Problem requirements: Using the records below, copy every line that holds the string "August".

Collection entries
▬▬▬▬▬▬▬▬▬▬

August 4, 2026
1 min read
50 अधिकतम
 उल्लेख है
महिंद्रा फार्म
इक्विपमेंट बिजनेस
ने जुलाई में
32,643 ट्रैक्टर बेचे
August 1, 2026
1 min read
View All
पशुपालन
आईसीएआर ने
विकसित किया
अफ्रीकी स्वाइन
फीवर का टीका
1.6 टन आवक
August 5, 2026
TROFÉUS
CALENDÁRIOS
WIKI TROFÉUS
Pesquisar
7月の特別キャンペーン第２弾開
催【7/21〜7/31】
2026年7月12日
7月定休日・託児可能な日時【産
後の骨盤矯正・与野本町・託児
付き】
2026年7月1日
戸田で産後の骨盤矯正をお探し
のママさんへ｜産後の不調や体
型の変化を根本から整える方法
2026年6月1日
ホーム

▬▬▬▬▬▬▬▬▬▬

Expected answer:
August 4, 2026
August 1, 2026
August 5, 2026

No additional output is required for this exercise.